Stored data
------------------------------------------------------------------------
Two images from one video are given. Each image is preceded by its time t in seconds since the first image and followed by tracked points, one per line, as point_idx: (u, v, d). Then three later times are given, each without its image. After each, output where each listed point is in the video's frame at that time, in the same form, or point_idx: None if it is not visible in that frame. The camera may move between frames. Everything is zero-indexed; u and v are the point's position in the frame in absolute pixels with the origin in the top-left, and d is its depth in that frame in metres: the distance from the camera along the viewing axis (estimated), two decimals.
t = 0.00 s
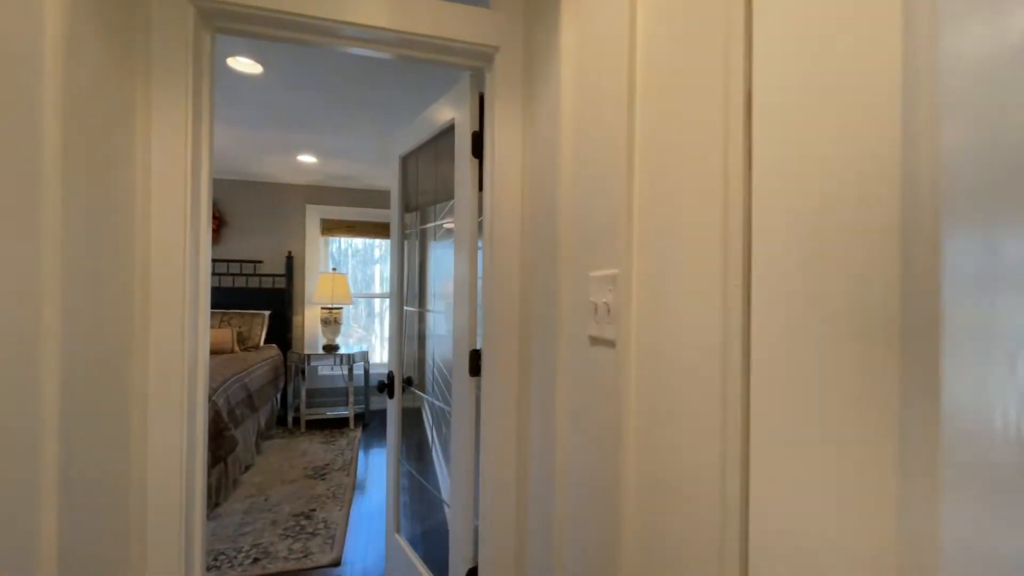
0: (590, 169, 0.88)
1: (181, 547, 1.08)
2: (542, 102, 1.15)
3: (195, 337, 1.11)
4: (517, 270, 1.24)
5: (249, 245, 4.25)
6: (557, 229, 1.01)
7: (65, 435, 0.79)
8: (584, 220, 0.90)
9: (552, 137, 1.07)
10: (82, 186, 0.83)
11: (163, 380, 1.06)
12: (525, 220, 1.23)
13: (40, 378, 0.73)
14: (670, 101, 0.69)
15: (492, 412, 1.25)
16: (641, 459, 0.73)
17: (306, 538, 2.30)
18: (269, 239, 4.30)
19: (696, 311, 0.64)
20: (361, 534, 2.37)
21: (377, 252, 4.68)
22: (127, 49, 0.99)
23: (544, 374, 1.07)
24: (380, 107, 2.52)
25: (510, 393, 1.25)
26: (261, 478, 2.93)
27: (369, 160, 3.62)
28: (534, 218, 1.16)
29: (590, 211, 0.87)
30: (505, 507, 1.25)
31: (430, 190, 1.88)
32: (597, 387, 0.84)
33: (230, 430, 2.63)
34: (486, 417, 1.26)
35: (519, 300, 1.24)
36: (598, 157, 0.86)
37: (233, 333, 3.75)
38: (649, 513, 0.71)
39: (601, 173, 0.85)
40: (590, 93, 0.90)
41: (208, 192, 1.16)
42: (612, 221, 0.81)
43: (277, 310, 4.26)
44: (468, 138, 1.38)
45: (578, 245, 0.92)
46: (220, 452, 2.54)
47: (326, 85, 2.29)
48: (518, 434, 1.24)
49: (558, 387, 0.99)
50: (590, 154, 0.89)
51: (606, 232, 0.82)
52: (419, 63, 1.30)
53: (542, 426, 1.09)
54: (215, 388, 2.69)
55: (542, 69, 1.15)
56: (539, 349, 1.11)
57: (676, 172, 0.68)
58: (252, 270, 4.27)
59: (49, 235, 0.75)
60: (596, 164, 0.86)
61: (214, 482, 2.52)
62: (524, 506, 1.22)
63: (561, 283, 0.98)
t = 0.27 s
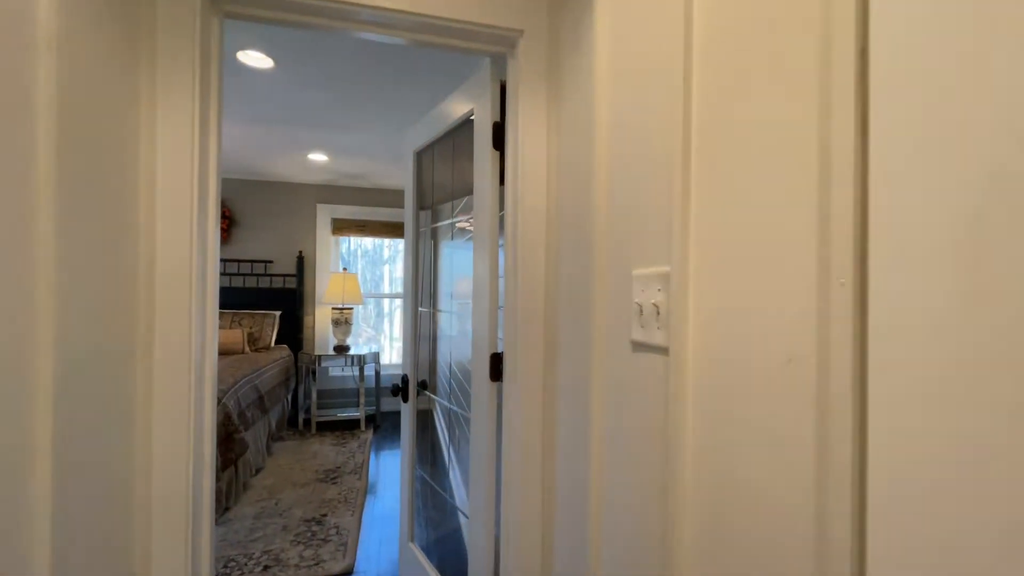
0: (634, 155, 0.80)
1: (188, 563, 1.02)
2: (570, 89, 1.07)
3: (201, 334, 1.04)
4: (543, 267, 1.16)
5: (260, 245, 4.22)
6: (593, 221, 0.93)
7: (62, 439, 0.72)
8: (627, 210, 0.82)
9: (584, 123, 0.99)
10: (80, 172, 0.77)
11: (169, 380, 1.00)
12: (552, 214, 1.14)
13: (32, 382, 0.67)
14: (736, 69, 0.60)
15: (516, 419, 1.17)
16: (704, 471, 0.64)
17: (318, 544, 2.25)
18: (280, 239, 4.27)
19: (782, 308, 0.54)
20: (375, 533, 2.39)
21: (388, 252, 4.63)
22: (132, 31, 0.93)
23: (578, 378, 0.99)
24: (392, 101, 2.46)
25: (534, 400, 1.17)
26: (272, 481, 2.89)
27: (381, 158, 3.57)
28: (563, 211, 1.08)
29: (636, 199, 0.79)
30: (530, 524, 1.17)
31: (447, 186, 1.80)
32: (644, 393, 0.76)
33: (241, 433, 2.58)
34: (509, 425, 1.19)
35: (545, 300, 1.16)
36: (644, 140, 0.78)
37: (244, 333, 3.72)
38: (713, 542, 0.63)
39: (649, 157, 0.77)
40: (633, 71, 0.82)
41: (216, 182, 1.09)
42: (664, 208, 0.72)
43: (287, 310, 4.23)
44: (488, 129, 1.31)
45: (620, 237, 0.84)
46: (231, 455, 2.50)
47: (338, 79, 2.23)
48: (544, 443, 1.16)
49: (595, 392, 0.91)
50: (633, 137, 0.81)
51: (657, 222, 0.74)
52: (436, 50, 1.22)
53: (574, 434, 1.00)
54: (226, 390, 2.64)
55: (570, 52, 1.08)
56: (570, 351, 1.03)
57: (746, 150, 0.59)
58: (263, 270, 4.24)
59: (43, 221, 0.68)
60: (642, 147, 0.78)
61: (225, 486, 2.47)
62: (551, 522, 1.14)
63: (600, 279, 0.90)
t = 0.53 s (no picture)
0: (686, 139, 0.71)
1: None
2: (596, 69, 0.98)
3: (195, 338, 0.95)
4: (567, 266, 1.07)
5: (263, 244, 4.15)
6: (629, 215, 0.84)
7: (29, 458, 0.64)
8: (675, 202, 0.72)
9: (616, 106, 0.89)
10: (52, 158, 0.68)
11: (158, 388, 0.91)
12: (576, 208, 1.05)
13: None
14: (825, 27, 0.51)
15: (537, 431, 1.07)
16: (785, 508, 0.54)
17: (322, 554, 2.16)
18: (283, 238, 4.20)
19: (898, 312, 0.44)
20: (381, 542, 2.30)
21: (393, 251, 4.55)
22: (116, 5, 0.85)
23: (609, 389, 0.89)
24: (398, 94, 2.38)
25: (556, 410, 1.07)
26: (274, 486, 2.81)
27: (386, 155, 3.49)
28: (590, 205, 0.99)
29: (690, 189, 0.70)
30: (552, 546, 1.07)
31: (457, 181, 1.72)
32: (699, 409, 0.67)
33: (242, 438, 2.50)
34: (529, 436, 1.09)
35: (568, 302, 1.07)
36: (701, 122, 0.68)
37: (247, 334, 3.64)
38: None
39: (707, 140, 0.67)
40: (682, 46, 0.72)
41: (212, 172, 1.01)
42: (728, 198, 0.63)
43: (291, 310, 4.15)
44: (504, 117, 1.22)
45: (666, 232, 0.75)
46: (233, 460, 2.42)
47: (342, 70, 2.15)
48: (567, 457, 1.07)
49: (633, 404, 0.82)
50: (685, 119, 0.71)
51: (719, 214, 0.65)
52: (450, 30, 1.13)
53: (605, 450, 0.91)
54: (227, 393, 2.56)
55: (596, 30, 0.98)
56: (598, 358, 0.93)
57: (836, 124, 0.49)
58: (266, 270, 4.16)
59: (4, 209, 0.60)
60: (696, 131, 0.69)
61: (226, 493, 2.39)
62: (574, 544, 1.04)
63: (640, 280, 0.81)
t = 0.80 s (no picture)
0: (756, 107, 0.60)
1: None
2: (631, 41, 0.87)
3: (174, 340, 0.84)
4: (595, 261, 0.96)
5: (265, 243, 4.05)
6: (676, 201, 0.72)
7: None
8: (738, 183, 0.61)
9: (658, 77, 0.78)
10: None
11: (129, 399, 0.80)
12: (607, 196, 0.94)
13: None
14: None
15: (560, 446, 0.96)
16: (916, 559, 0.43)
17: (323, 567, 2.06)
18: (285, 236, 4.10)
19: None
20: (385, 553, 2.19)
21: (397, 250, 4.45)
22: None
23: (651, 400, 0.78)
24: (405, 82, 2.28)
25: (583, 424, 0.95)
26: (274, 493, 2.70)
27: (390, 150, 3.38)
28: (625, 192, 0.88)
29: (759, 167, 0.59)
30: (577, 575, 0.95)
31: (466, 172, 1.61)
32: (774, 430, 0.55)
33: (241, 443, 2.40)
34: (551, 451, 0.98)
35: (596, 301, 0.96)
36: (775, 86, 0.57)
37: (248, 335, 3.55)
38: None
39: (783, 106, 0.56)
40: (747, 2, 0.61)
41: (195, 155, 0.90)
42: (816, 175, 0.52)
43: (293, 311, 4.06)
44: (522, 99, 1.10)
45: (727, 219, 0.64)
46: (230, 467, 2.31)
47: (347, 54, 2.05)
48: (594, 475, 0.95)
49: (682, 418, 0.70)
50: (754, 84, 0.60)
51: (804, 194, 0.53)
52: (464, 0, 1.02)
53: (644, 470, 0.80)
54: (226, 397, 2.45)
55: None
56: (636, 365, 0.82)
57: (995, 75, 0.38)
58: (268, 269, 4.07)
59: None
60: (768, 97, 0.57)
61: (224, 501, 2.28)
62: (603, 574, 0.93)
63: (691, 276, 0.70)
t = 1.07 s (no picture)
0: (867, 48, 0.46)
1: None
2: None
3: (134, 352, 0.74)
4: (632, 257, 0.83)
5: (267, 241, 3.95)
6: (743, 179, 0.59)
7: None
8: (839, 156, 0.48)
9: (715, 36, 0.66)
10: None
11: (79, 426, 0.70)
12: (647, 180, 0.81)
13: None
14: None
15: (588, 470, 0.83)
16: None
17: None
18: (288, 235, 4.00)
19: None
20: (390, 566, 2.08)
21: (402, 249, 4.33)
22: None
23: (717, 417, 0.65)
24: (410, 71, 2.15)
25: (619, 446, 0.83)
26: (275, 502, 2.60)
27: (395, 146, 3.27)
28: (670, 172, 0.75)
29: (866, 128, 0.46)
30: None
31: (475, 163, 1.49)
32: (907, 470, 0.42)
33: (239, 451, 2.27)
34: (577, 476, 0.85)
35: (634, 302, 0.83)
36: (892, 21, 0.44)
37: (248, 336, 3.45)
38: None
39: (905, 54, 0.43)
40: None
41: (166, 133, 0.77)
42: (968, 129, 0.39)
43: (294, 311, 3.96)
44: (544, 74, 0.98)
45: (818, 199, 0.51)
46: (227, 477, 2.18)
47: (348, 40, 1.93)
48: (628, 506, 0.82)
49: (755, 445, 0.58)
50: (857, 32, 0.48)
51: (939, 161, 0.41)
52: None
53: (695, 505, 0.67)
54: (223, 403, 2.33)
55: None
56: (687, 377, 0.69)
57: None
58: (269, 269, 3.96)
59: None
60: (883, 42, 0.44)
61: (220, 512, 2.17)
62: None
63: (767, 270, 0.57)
------------------------------------------------------------------------
→ Exercise goal: Above, find the line holding "61: (214, 482, 2.52)" and the line holding "16: (704, 471, 0.64)". Print exactly those two lines and every line between them, but no pictures.

→ Task answer:
61: (214, 482, 2.52)
62: (524, 506, 1.22)
63: (561, 283, 0.98)
t = 0.27 s
0: (634, 155, 0.80)
1: (188, 563, 1.02)
2: (570, 89, 1.07)
3: (201, 334, 1.04)
4: (543, 267, 1.16)
5: (260, 245, 4.22)
6: (593, 221, 0.93)
7: (62, 439, 0.72)
8: (627, 210, 0.82)
9: (584, 123, 0.99)
10: (80, 172, 0.77)
11: (169, 380, 1.00)
12: (552, 214, 1.14)
13: (32, 382, 0.67)
14: (736, 69, 0.60)
15: (516, 419, 1.17)
16: (704, 471, 0.64)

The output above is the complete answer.